Sir Paul Coleridge, a High Court Judge since 2000 and a family specialist barrister before that, has launched a foundation to promote marriage. He is backed by other members of the Judiciary and some religious institutions. Their aim as quoted in The Times is “strengthening the institution at the heart of personal relationships and the raising of children in love, stability and security”
So do we as family lawyers have a duty to promote marriage to our clients? We certainly have to ensure that our clients understand the consequences of their actions and the magnitude of their decision. However, we are not relationship counsellors and nor are we trained in this discipline. It is my view that if a client needs such assistance we should make appropriate referrals to help them make the right decision for them.

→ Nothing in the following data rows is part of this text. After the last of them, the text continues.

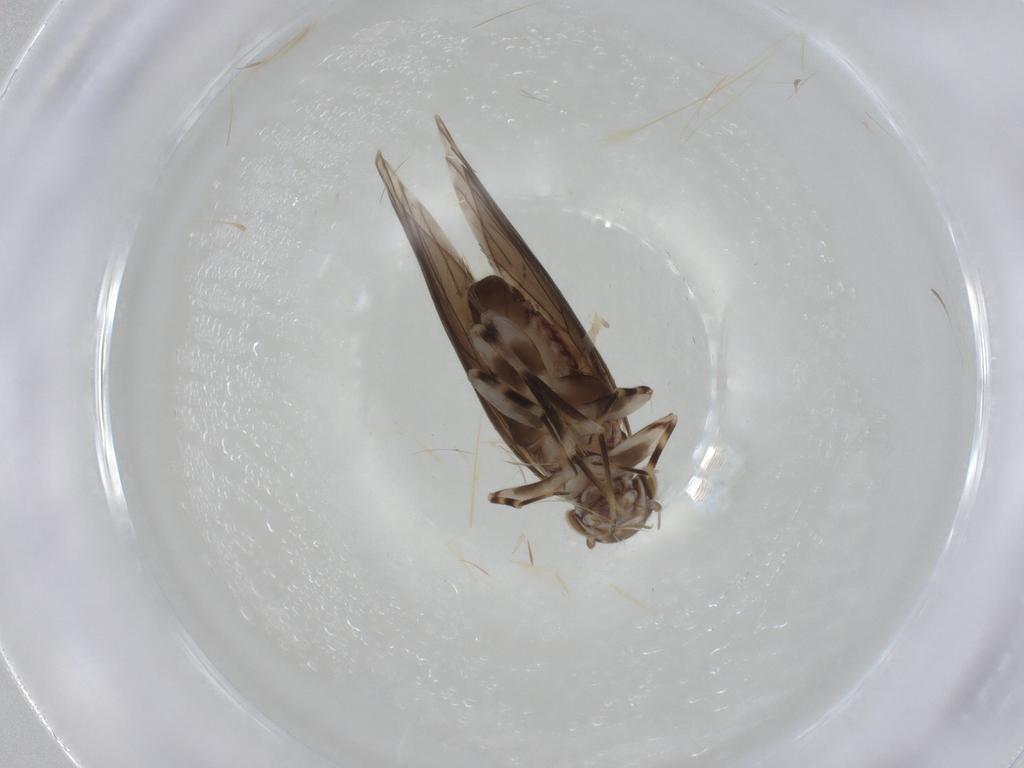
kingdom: Animalia
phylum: Arthropoda
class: Insecta
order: Psocodea
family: Amphientomidae
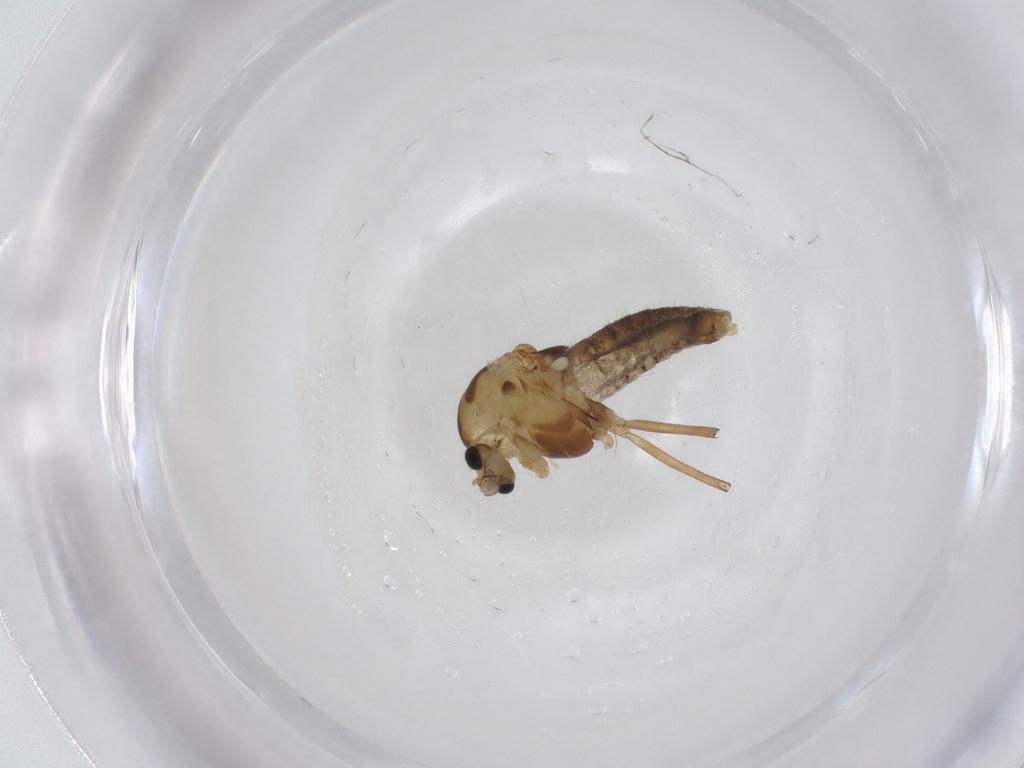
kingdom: Animalia
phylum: Arthropoda
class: Insecta
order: Diptera
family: Chironomidae
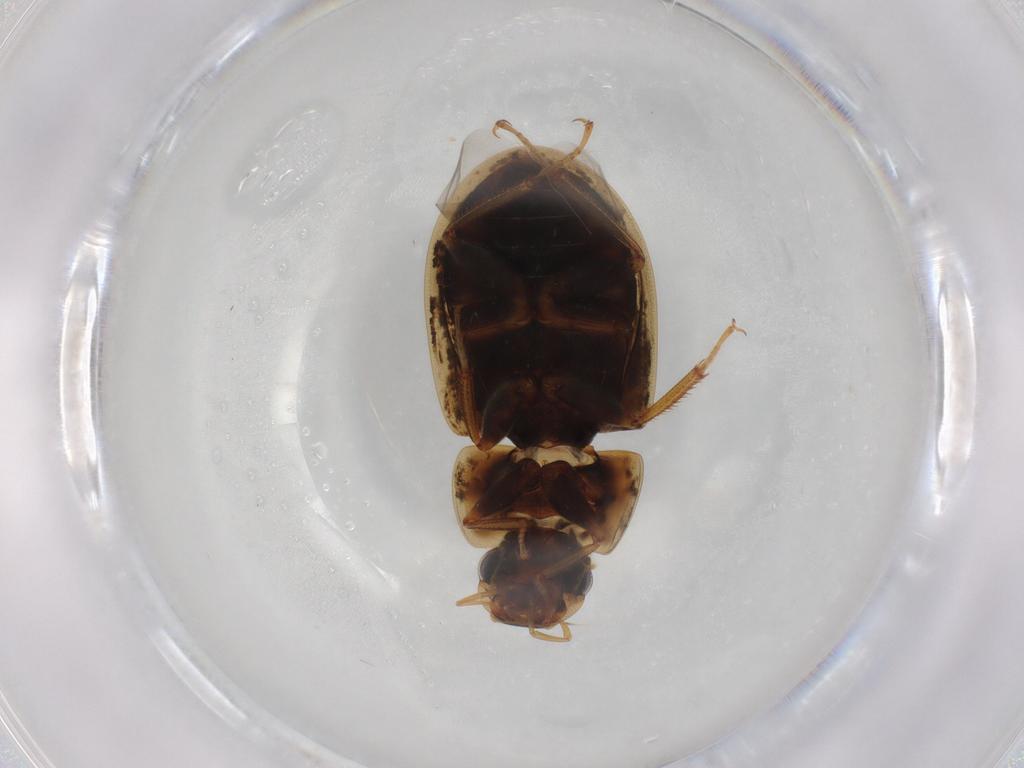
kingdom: Animalia
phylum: Arthropoda
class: Insecta
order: Coleoptera
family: Hydrophilidae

While I cannot disagree with some of what Sir Paul Coleridge has to say, I am concerned that we do not stigmatize divorce. I don’t think it is helpful that people live together in misery. Children must always be the first consideration for all of us. After all, they are the innocent parties but in some cases are children not better to be removed from households where conflict and distress is an everyday occurrence? There has to be a line of argument that says that where separation is properly managed possibly with the assistance of mediation that this has to be better for children.

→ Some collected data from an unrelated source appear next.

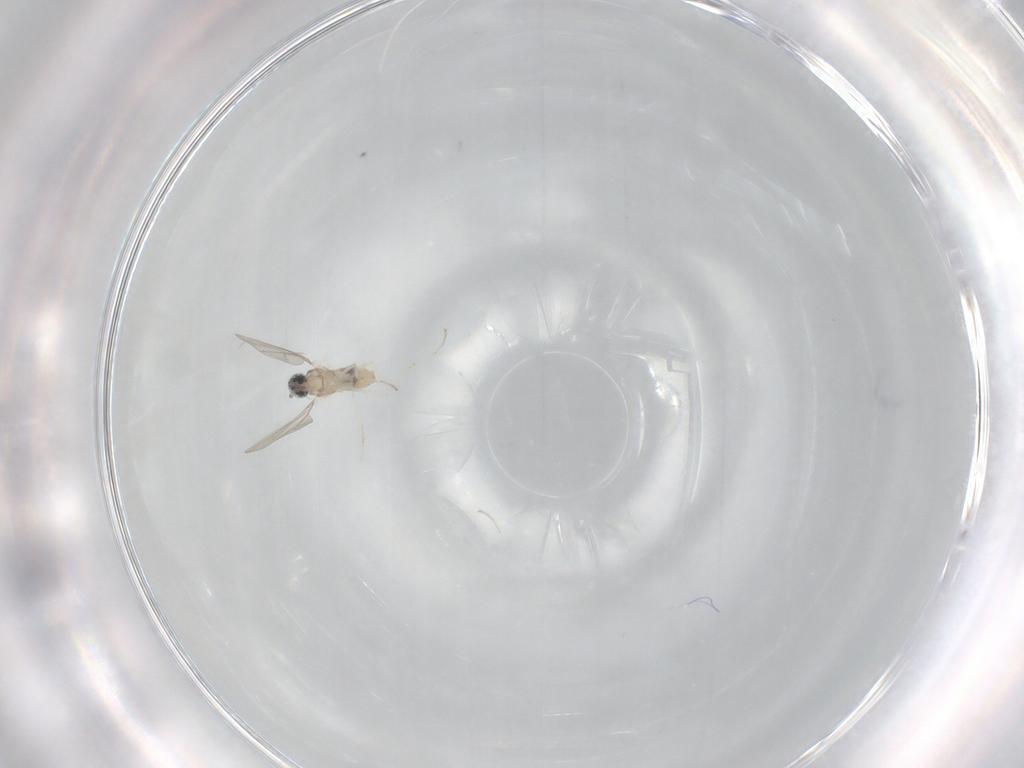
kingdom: Animalia
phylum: Arthropoda
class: Insecta
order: Diptera
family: Cecidomyiidae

I think we all know that relationships and marriage have to be worked at but many people who have made that difficult step of making the first appointment with their solicitor have considered all their options and have made what is for most a very difficult decision. They want their family specialist to help them navigate their way through the legal framework.

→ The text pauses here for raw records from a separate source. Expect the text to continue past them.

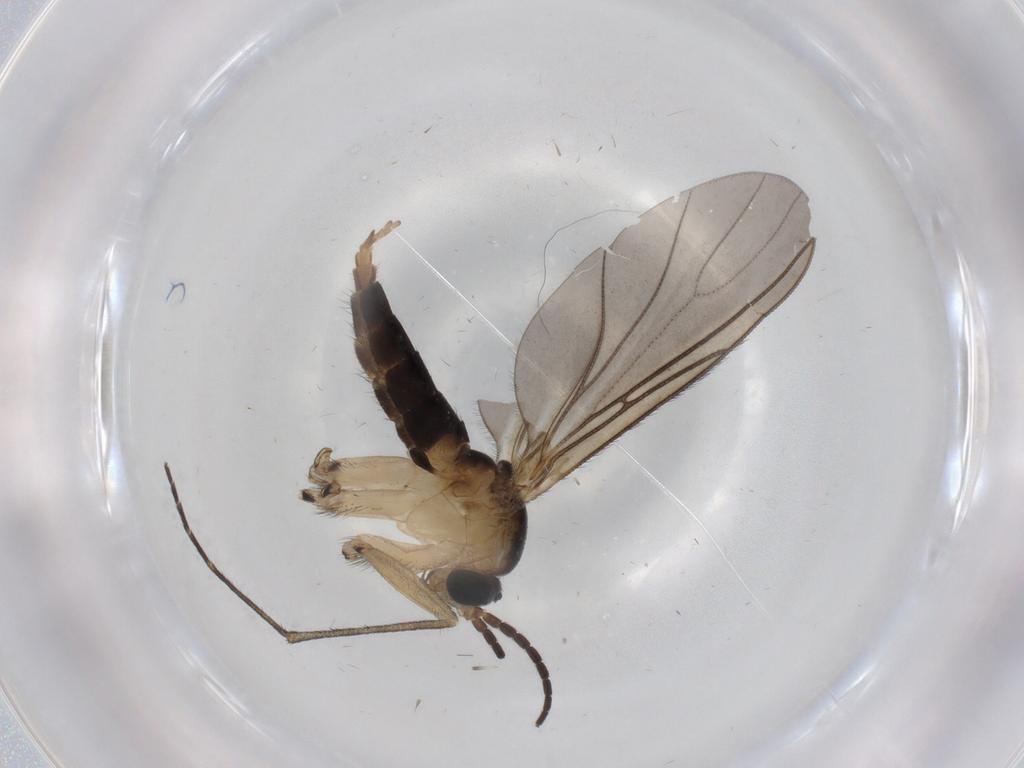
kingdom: Animalia
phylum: Arthropoda
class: Insecta
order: Diptera
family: Sciaridae
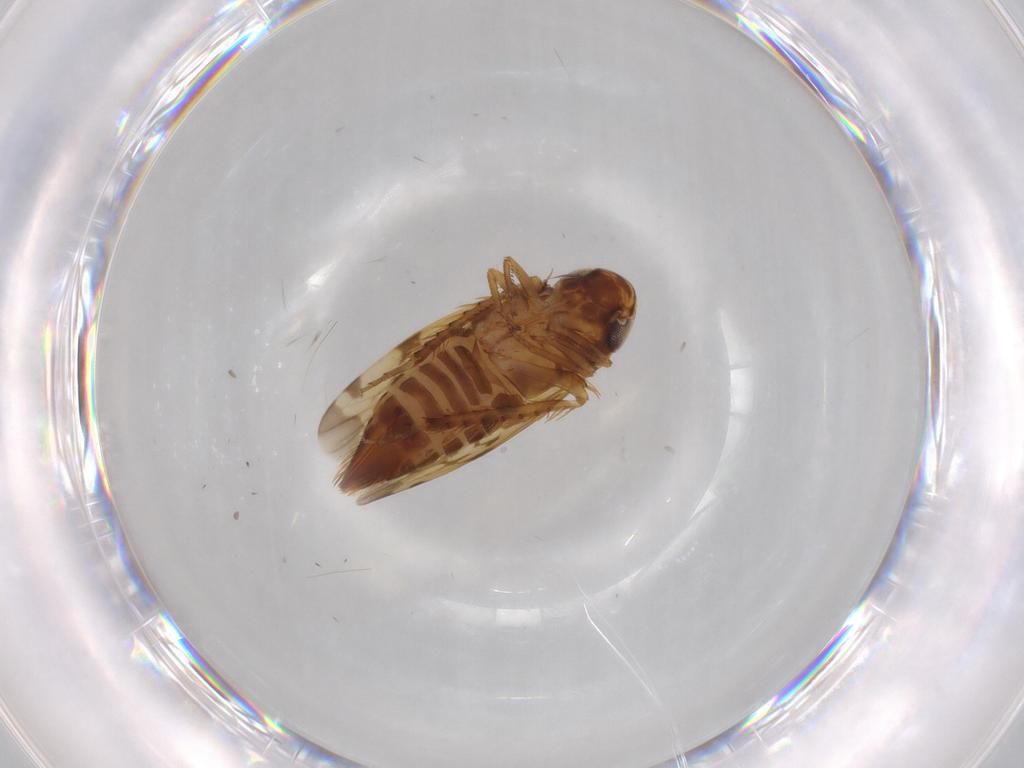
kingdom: Animalia
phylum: Arthropoda
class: Insecta
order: Hemiptera
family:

Clients are far more commercially savvy and many are involved in social media and have researched their situation before they even come to their solicitor. We are in a world of competition with alternative business structures and fixed fees. Clients want to keep their fees to a minimum. Surely our duty is to listen to our clients and to provide the service that they require in the most cost efficient and least stressful way that we can.
Just as an afterthought I wonder what the view of the Marriage Foundation is on same sex marriage?